Estudos europeus, que incluíram Portugal, apresentam automutilações, feridas com objetos cortantes e bizarros de procura de prazer para acalmar a ansiedade, o stresse e o vazio. Parecem tentativas de se libertar do organismo com que se nasce, mesmo pelo suicídio tentado. Faz falta acolhimento e ajuda a tantos fragilizados, agressores e suas vítimas! Yuval Harari referiu (na entrevista à Fundação Francisco Manuel dos Santos) a sua observação de pessoas a exclamar: estou tão “excitado” por este encontro contigo!

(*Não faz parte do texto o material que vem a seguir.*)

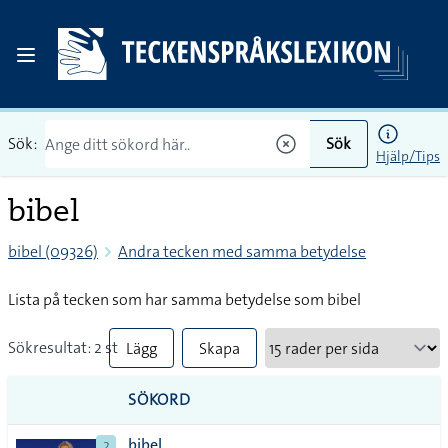
Sök:
Sök
Hjälp/Tips
bibel
bibel (09326)
Andra tecken med samma betydelse
Lista på tecken som har samma betydelse som bibel
Sökresultat: 2 st
Lägg
Skapa
till
PDF
SÖKORD
alla i
bibel
2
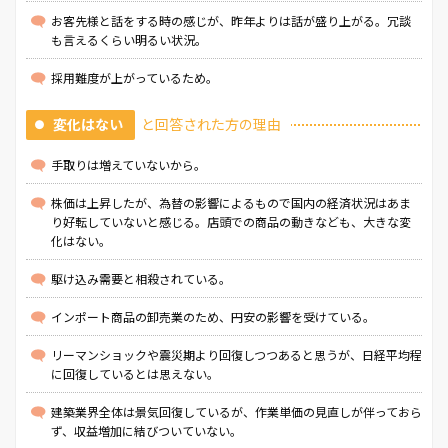
お客先様と話をする時の感じが、昨年よりは話が盛り上がる。冗談
も言えるくらい明るい状況。
採用難度が上がっているため。
変化はない
と回答された方の理由
手取りは増えていないから。
株価は上昇したが、為替の影響によるもので国内の経済状況はあま
り好転していないと感じる。店頭での商品の動きなども、大きな変
化はない。
駆け込み需要と相殺されている。
インポート商品の卸売業のため、円安の影響を受けている。
リーマンショックや震災期より回復しつつあると思うが、日経平均程
に回復しているとは思えない。
建築業界全体は景気回復しているが、作業単価の見直しが伴っておら
ず、収益増加に結びついていない。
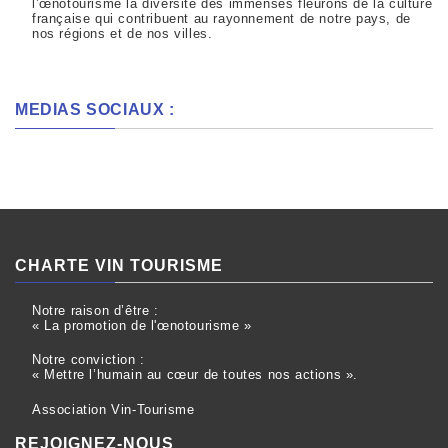
l’œnotourisme la diversité des immenses fleurons de la culture
française qui contribuent au rayonnement de notre pays, de
nos régions et de nos villes.
MEDIAS SOCIAUX :
CHARTE VIN TOURISME
Notre raison d’être :
« La promotion de l'œnotourisme »
Notre conviction :
« Mettre l’humain au cœur de toutes nos actions ».
Association Vin-Tourisme
REJOIGNEZ-NOUS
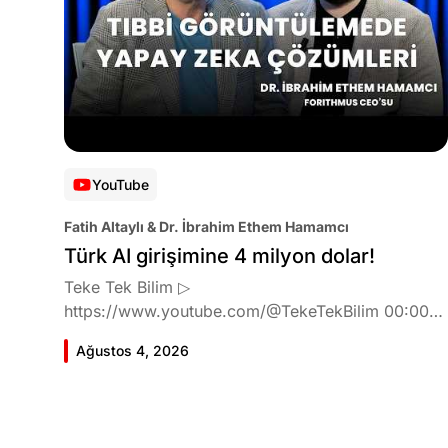
YouTube
Fatih Altaylı & Dr. İbrahim Ethem Hamamcı
Türk AI girişimine 4 milyon dolar!
Teke Tek Bilim ▷
https://www.youtube.com/@TekeTekBilim 00:00
Giriş 01:51 İbrahim Ethem Hamamcı kimdir ve
Ağustos 4, 2026
akademik çalışmaları neler? 10:54 Kendi şirketlerini
kurma süreçleri 11:37 ETH Zurich'de bu araştırma
fikri ile nasıl karşılandı ve neden bu araştırmayı
tercih etti? 12:39 Yapay zekayı kullanarak tıpta ne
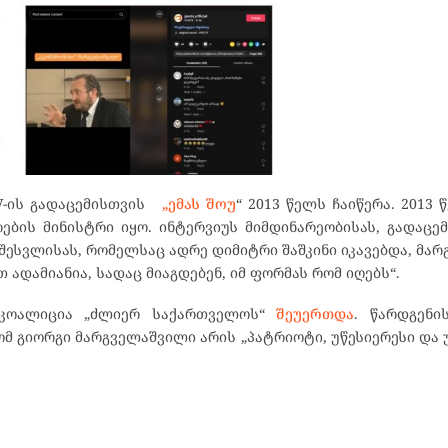
TV-ის გადაცემისთვის
„ემას შოუ
“ 2013 წელს ჩაიწერა. 2013
ის მინისტრი იყო. ინტერვიუს მიმდინარეობისას, გადაცემ
 შესვლისას, რომელსაც ადრე დიმიტრი შაშკინი იკავებდა, მა
ადამიანია, სადაც მიაგდებენ, იმ ფორმას რომ იღებს“.
ი კოალიცია „ძლიერ საქართველოს“
შეუერთდა
. წარდგენი
ომ გიორგი მარგველაშვილი არის „პატრიოტი, უწესიერესი და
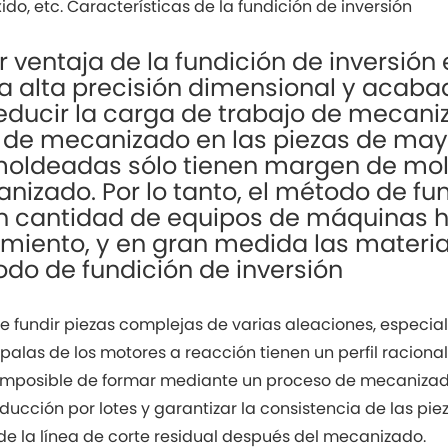
ido, etc. Características de la fundición de inversión
 ventaja de la fundición de inversión 
a alta precisión dimensional y acabado
educir la carga de trabajo de mecani
de mecanizado en las piezas de may
moldeadas sólo tienen margen de moli
nizado. Por lo tanto, el método de fu
n cantidad de equipos de máquinas h
miento, y en gran medida las materia
do de fundición de inversión
e fundir piezas complejas de varias aleaciones, especia
 palas de los motores a reacción tienen un perfil raciona
 imposible de formar mediante un proceso de mecanizado.
oducción por lotes y garantizar la consistencia de las p
de la línea de corte residual después del mecanizado.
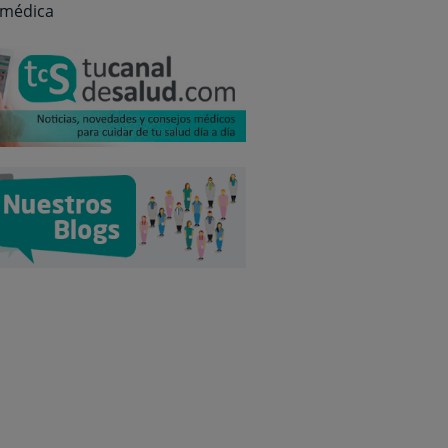
 médica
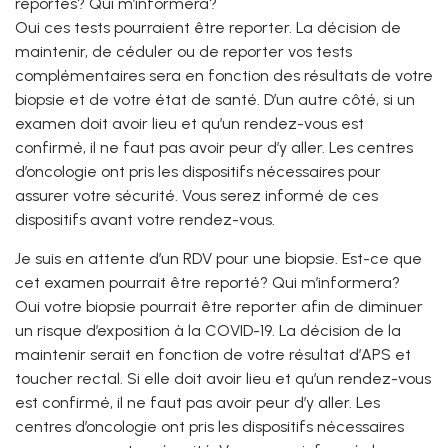
reportés? Qui m’informera?
Oui ces tests pourraient être reporter. La décision de
maintenir, de céduler ou de reporter vos tests
complémentaires sera en fonction des résultats de votre
biopsie et de votre état de santé. D’un autre côté, si un
examen doit avoir lieu et qu’un rendez-vous est
confirmé, il ne faut pas avoir peur d’y aller. Les centres
d’oncologie ont pris les dispositifs nécessaires pour
assurer votre sécurité. Vous serez informé de ces
dispositifs avant votre rendez-vous.
Je suis en attente d’un RDV pour une biopsie. Est-ce que
cet examen pourrait être reporté? Qui m’informera?
Oui votre biopsie pourrait être reporter afin de diminuer
un risque d’exposition à la COVID-19. La décision de la
maintenir serait en fonction de votre résultat d’APS et
toucher rectal. Si elle doit avoir lieu et qu’un rendez-vous
est confirmé, il ne faut pas avoir peur d’y aller. Les
centres d’oncologie ont pris les dispositifs nécessaires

A sugerir que muitos, hoje, precisam de encontros e conversas; a solidão faz ansiar por encontros empáticos e conversas. Vive-se a correr, sem tempo para isso, num mundo de cada vez mais pessoas mudas, surdas e cegas sem tempo para os ansiosos por encontros de fala recíproca e coração. «Como ovelhas fatigadas e abatidas sem pastores compassivos» (cf. Mt. 9, 36), sofre-se cada vez mais da sede e fome de alguém.
Tem cabimento o apelo de Cristo: «vinde a Mim todos os que estais cansados e oprimidos e Eu vos aliviarei» (Mt.11, 28-30). Doses repetidas de prazer, de poder e de ter não saciam a falta de relação humanizada. Santo Agostinho tentou saciar-se com coisas e algumas relações com pessoas das filosofias, mas acabou por concluir com a sua afirmação intemporal: “Fizeste-nos para Ti, Senhor, e inquieto está o nosso coração enquanto não repousa em Ti” (As Confissões, I, 1,1).

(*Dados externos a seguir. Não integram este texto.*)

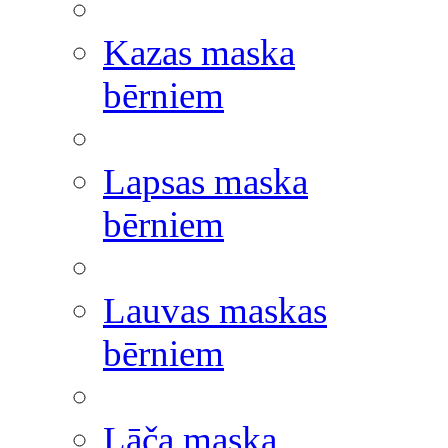
Kazas maska
bērniem
Lapsas maska
bērniem
Lauvas maskas
bērniem
Lāča maska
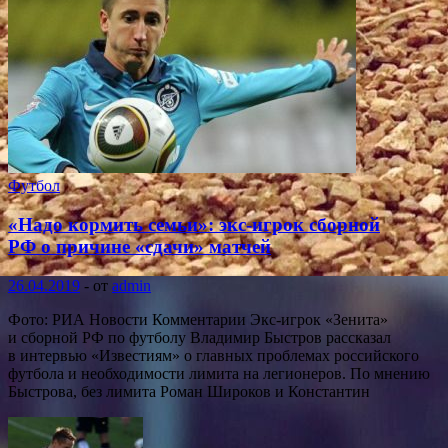
Футбол
«Надо кормить семьи»: экс-игрок сборной
РФ о причине «сдачи» матчей
26.04.2019
-
от
admin
Фото: РИА Новости Комментарии Экс-игрок «Зенита»
и сборной РФ по футболу Владимир Быстров рассказал
в интервью «Известиям» о главных проблемах российского
футбола и необходимости лимита на легионеров. По мнению
Быстрова, без лимита Роман Широков и Константин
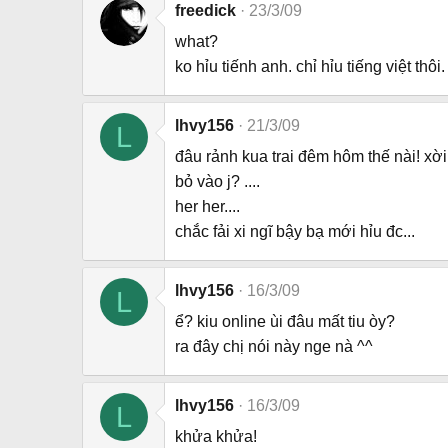
freedick
23/3/09
what?
ko hỉu tiếnh anh. chỉ hỉu tiếng việt thôi.
lhvy156
21/3/09
L
đâu rảnh kua trai đêm hôm thế nài! xời, 
bỏ vào j? ....
her her....
chắc fải xi ngĩ bậy bạ mới hỉu đc...
lhvy156
16/3/09
L
ể? kiu online ùi đâu mất tiu òy?
ra đây chị nói này nge nà ^^
lhvy156
16/3/09
L
khửa khửa!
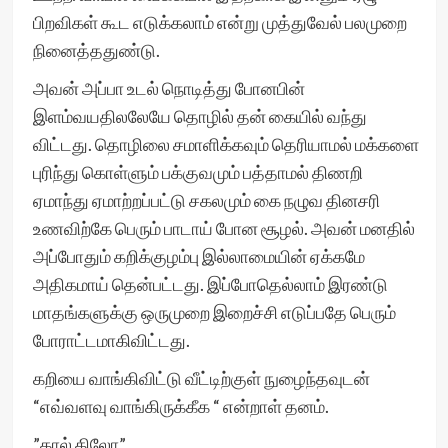
பிறவிகள் கூட எடுக்கலாம் என்று முத்துவேல் பலமுறை‌
நினைத்ததுண்டு.
அவன்‌ அப்பா உடல் நொடித்து போனபின்
இளம்வயதிலலேயே தொழில் தன் கையில் வந்து
விட்டது. தொழிலை சமாளிக்கவும் தெரியாமல் மக்களை
புரிந்து கொள்ளும் பக்குவமும் பத்தாமல் திணறி
ஏமாந்து ஏமாற்றப்பட்டு சகலமும் கை நழுவ தினசரி
உணவிற்கே பெரும் பாடாய் போன சூழல். அவன் மனதில்
அப்போதும் கறிக்குழம்பு இல்லாமையின் ஏக்கமே
அதிகமாய்‌ தென்பட்டது. இப்போதெல்லாம் இரண்டு
மாதங்களுக்கு ஒருமுறை இறைச்சி எடுப்பதே பெரும்
போராட்டமாகிவிட்டது.
கறியை வாங்கிவிட்டு வீட்டிற்குள் நுழைந்தவுடன்
“எவ்வளவு வாங்கிருக்கீக “ என்றாள் தனம்.
”கால் கிலோ”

Este tempo de rapidez incrível, mudanças artificiais e magia irreal, não permite maturar o biológico, o mental e o espiritual do transcendente divino. Destrói-se a criação e a pessoa, e tenta-se destruir Deus. Espanta que os homens façam tanta coisa com inteligência e se destruam reciprocamente. Com tanta pressa e conectado a coisas a criança e o jovem não se desenvolvem como humanos nem como peregrinos do Além.

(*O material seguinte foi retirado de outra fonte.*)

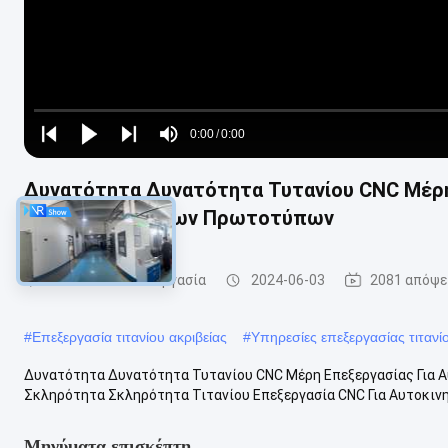
Loaded
:
0%
0:00
/
0:00
Play
Play
Play
Mute
Current
Duration
next
next
Δυνατότητα Δυνατότητα Τυτανίου CNC Μέρη
Time
Υπηρεσία Ταχείων Πρωτοτύπων
cnc τιτανίου κατεργασία
2024-06-03
2081 απόψε
#
Επεξεργασία τιτανίου ακριβείας
#
Υπηρεσίες επεξεργασίας τιτανί
Δυνατότητα Δυνατότητα Τυτανίου CNC Μέρη Επεξεργασίας Για 
Σκληρότητα Σκληρότητα Τιτανίου Επεξεργασία CNC Για Αυτοκινη
Μηνύματα επισκέπτη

É preciso parar e pensar com ajuda de pessoas. O Papa Francisco lamenta a “pressa diária, que não deixa parar, socorrer e cuidar do outro” (13.06.23); nem “escutar, dialogar, compreender” nem os “vizinhos de casa”, com encontros recíprocos. “Uma esmola apressada” é pouco. A pressa é censura que não é só do tempo de Salazar (no regime do “Estado Novo”). Há censura na rádio, TV e noutros meios, com truques para não se pensar. As coisas mais importantes são lidas de forma apressada, ansiosa e com má dicção; as banalidades, interesseiras para alguns, roubam todo o tempo, repetidas meia dúzia de vezes com muita ênfase.
O leitor que verifique e tome nota. Sem boas relações humanas não há pessoas boas. Sem relação espiritual com as três pessoas da Trindade, os cristãos não alcançam a santidade. «Homens sede homens, disse Paulo VI em Fátima, (13.05.1967); homens, sede bons»!